> **SELECTED PASSAGE**
= Beginning of Section =

In a further decision served June 1, 1979, the Commission implemented Special Permission No. 79-2620 which authorized, as of the date of that decision, all regulated carriers to file for future X-311 increases in surcharge form; special justification to deviate from such method was required. In addition, the Special Permission provides that the person actually responsible for the payment of increased fuel charges, by contract or otherwise, is to receive the full increase in revenue derived from the surcharges. As stated in the prior decision, the reasons for these changes were to ease the deteriorating fuel situation with regard to owner-operators, to facilitate tariff publication, and to provide a clear and easily verifiable method for all parties to determine how much of any given shipment charge is attributable to added fuel expense.

The present situation, especially with regard to owner-operators, is one of extreme urgency requiring immediate further Commission action to alleviate the impending emergency involving an important segment of the transportation industry and to avoid the possibility of curtailment of service.

The Commission believed that authorization of the surcharge and mandatory pass-through provision in the prior decision would provide widespread relief to owner-operators. Relief has occurred in some situations, but not to the extent desired. In some instances, motor common carriers which employ owner-operators have not filed for X-311 surcharges. In other situations, the owner-operators appear not to be receiving adequate compensation or not receiving it fast enough to keep up with the rapidly rising diesel fuel prices.

One of the problems associated with X-311 increases is that the present procedures tend to produce an "after-the-fact" effect. For example, an increase to reflect increased costs from the base period of January, 1979 to a current period of May, 1979, requires an additional period to gather cost data. After filing on 10 working days' notice, the proposed surcharge may not take effect until late June. By the time the surcharge is in effect, it lags behind (according to the carriers anywhere from 30 to 45 days), the increasing burden of rising fuel costs.

= End of Section =

> **INFORMATION SUPPLIED**
= Beginning of Section =

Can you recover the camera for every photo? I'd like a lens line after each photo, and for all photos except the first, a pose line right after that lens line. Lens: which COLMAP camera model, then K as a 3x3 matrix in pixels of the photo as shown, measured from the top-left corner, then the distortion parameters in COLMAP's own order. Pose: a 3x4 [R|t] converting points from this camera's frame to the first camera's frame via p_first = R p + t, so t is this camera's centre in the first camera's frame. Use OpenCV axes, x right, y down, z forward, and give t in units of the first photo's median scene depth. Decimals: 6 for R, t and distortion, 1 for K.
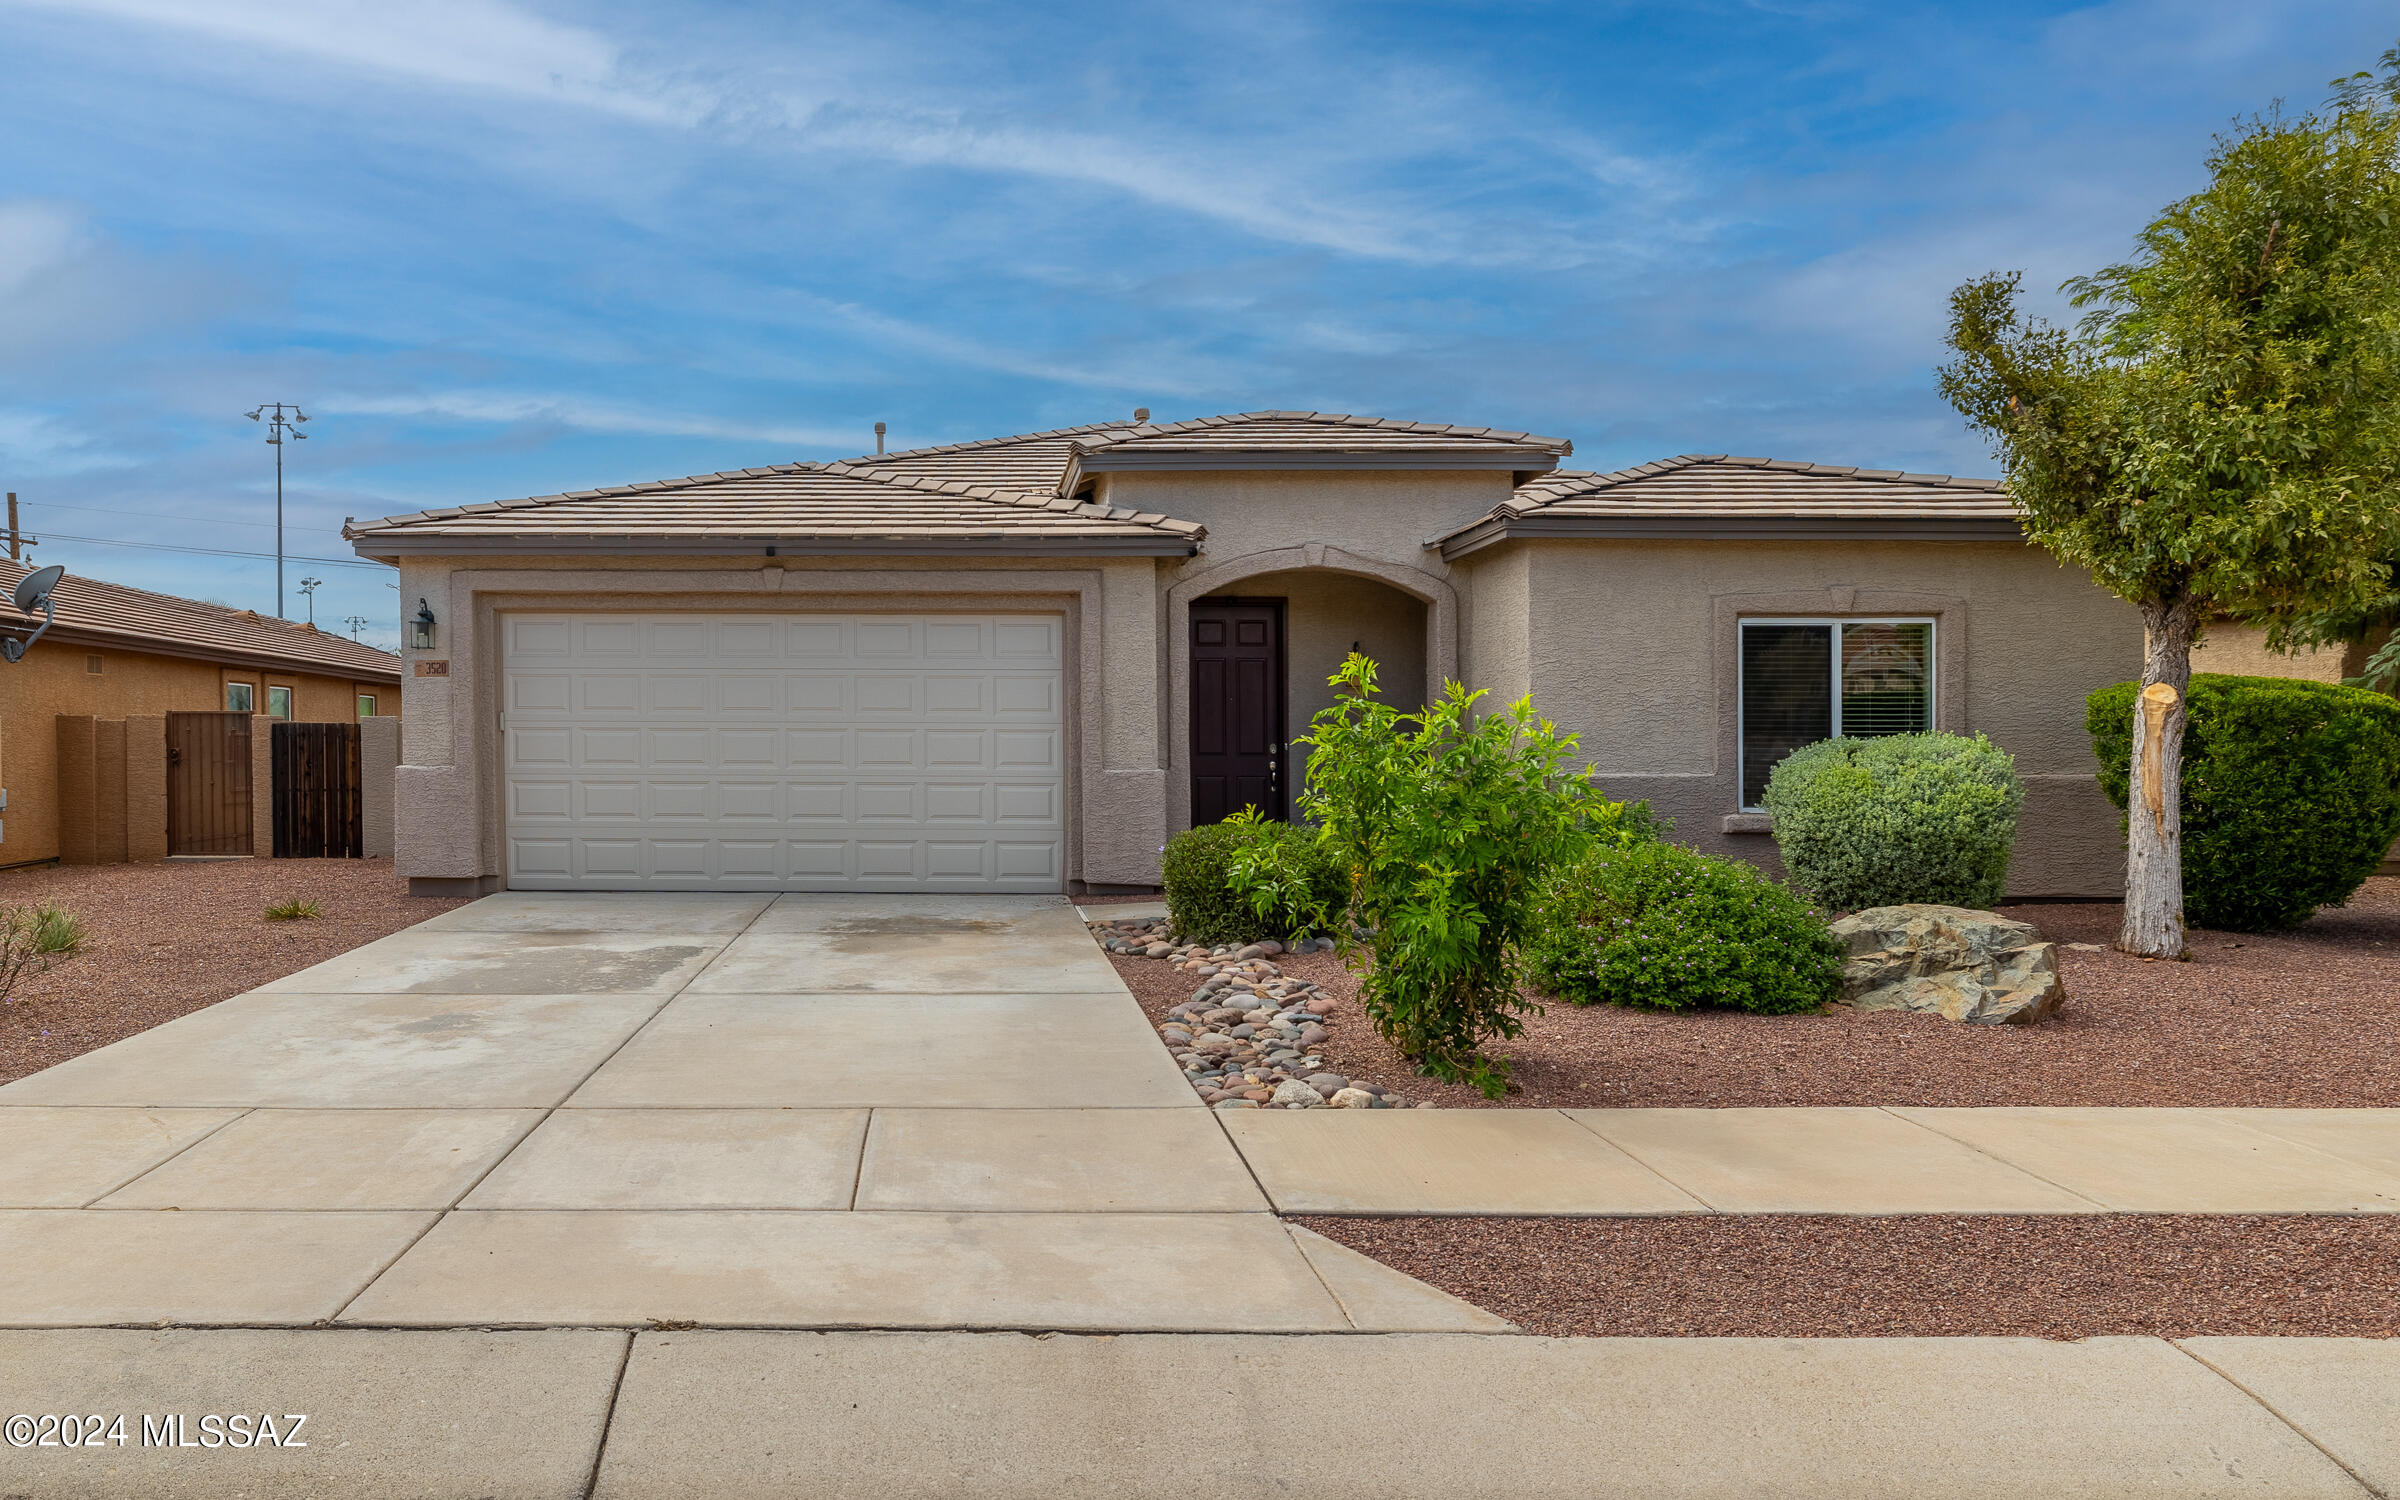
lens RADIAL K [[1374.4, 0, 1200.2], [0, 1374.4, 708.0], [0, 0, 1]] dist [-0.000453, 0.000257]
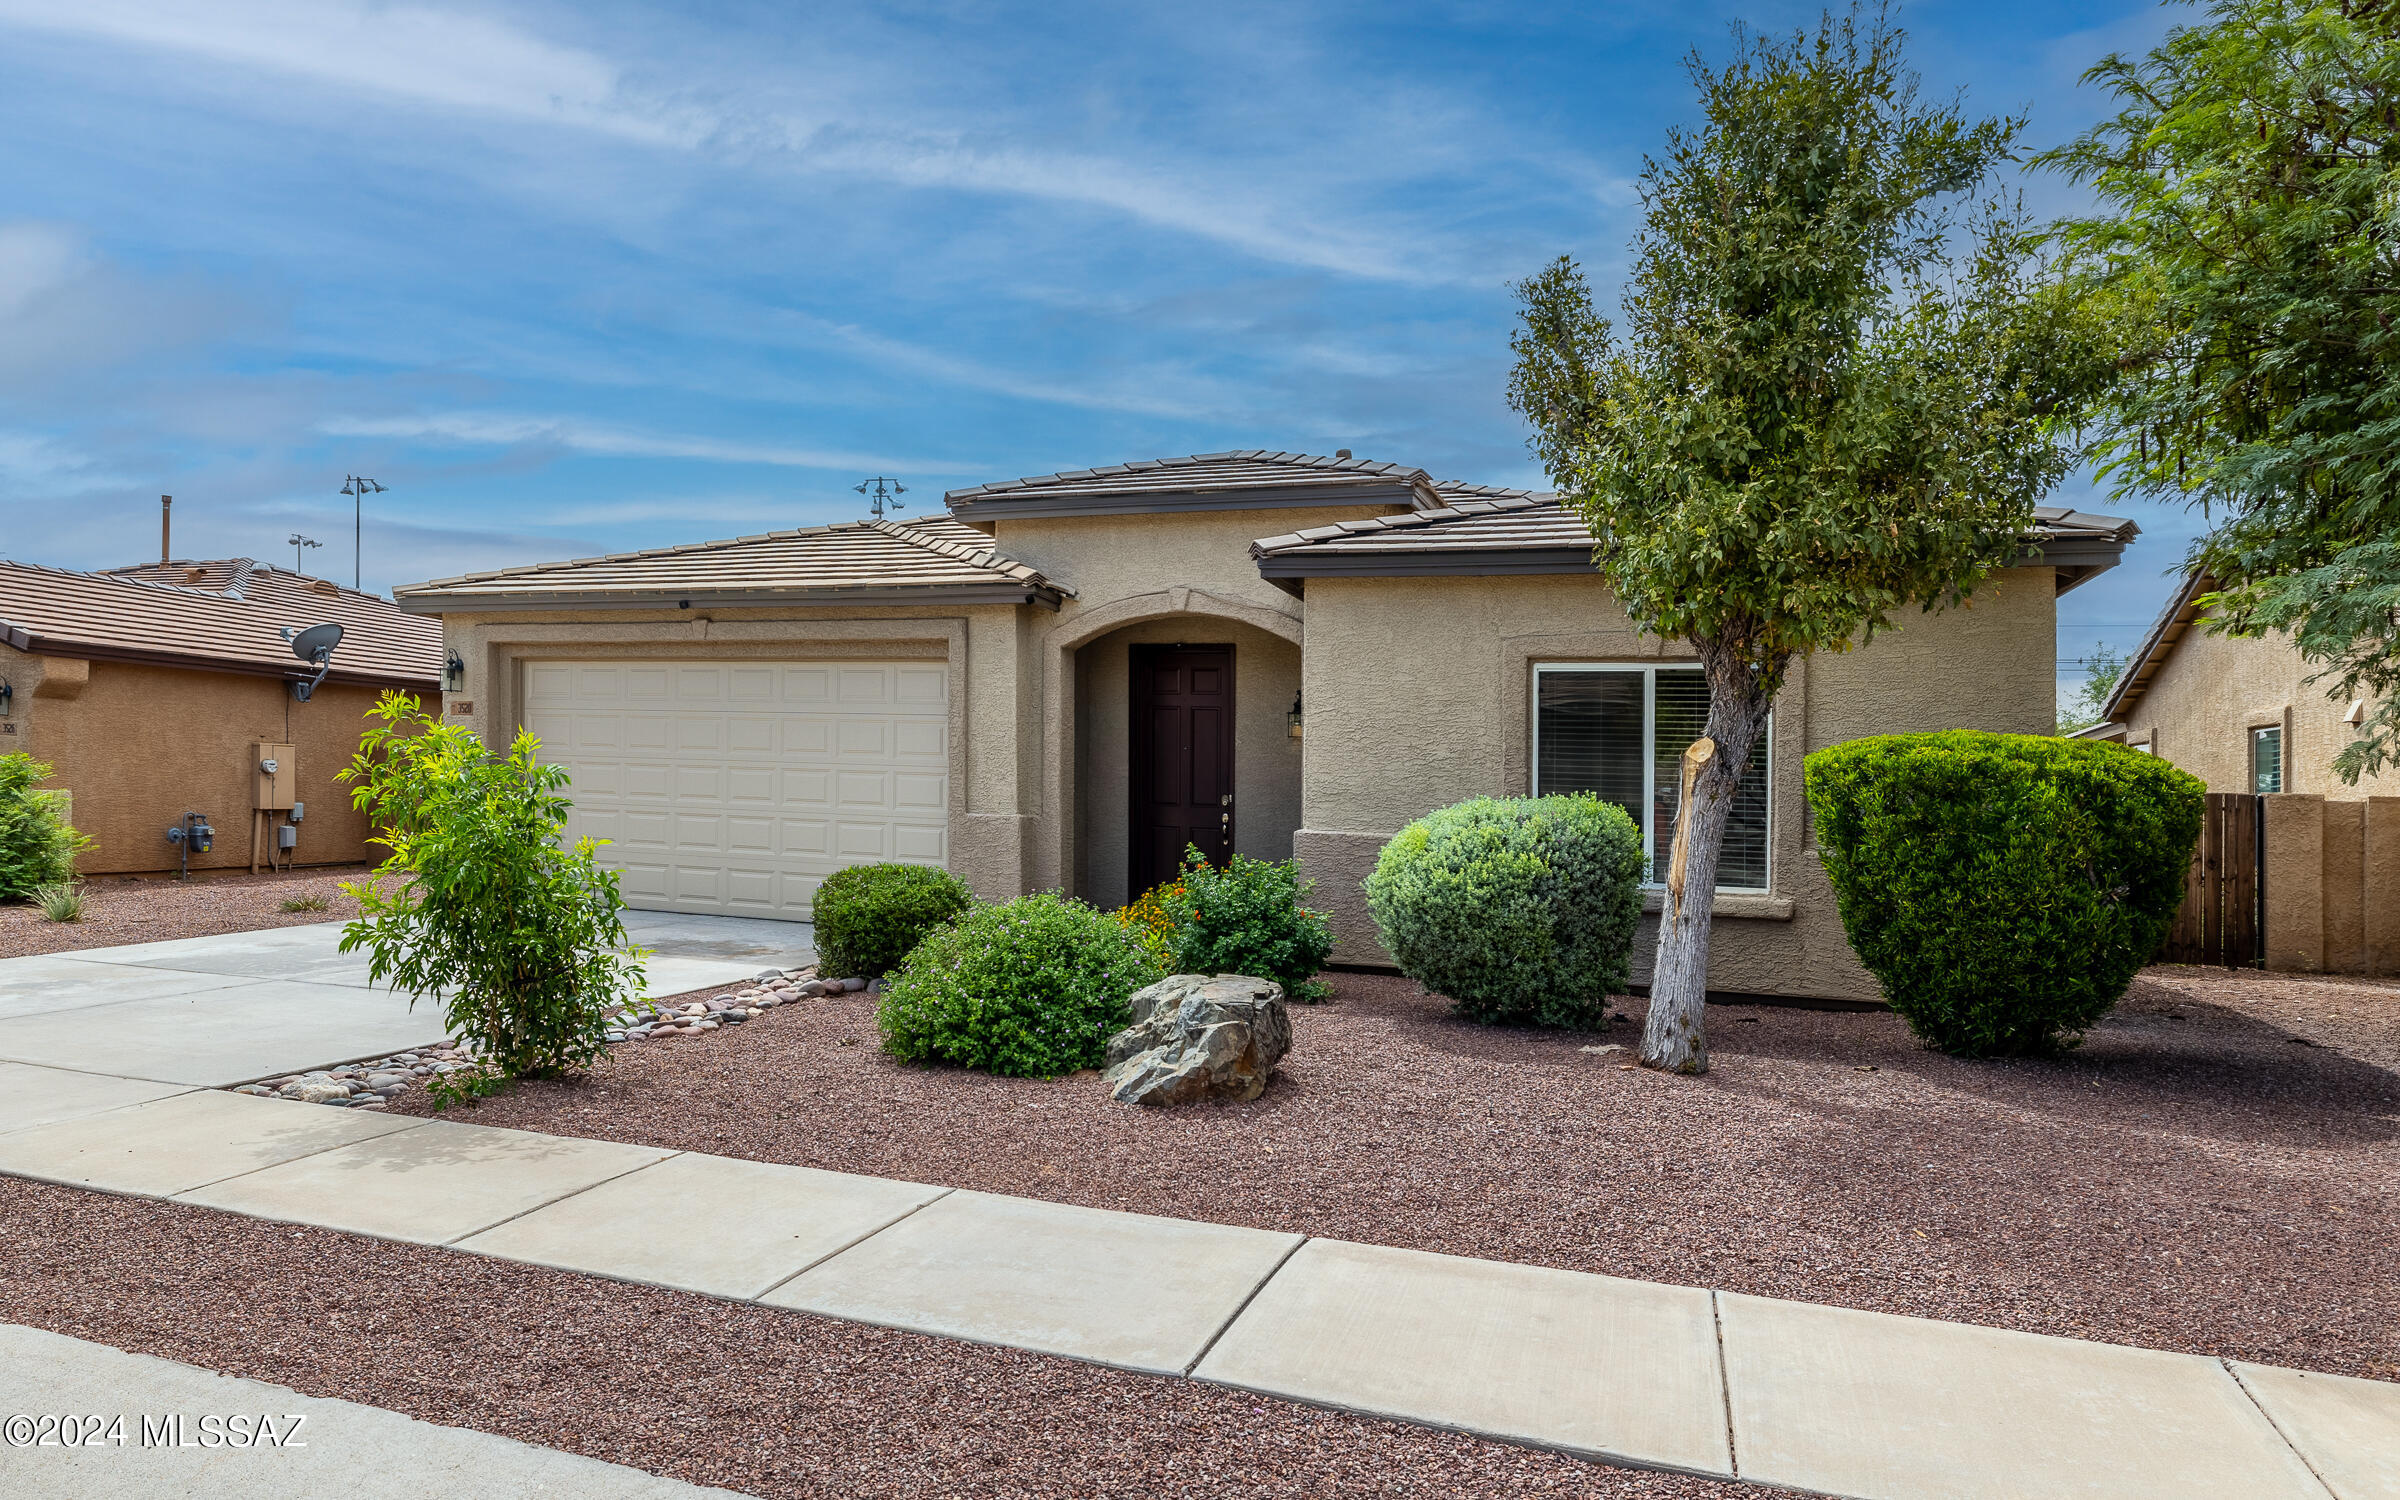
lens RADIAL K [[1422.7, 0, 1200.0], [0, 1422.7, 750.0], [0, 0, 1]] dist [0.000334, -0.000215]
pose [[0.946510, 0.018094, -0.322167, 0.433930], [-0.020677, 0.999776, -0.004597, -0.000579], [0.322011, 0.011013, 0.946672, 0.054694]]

= End of Section =

> **TO DO**
Answer these questions from the passage on fuel surcharges:
(a) What number does the Special Permission implemented in the June 1, 1979 decision carry?
(b) On how many working days' notice is a surcharge filed?
(c) According to the carriers, how far does the surcharge lag behind rising fuel costs once it is in effect?

> **ANSWER TO THIS TASK**
(a) No. 79-2620
(b) 10 working days
(c) Anywhere from 30 to 45 days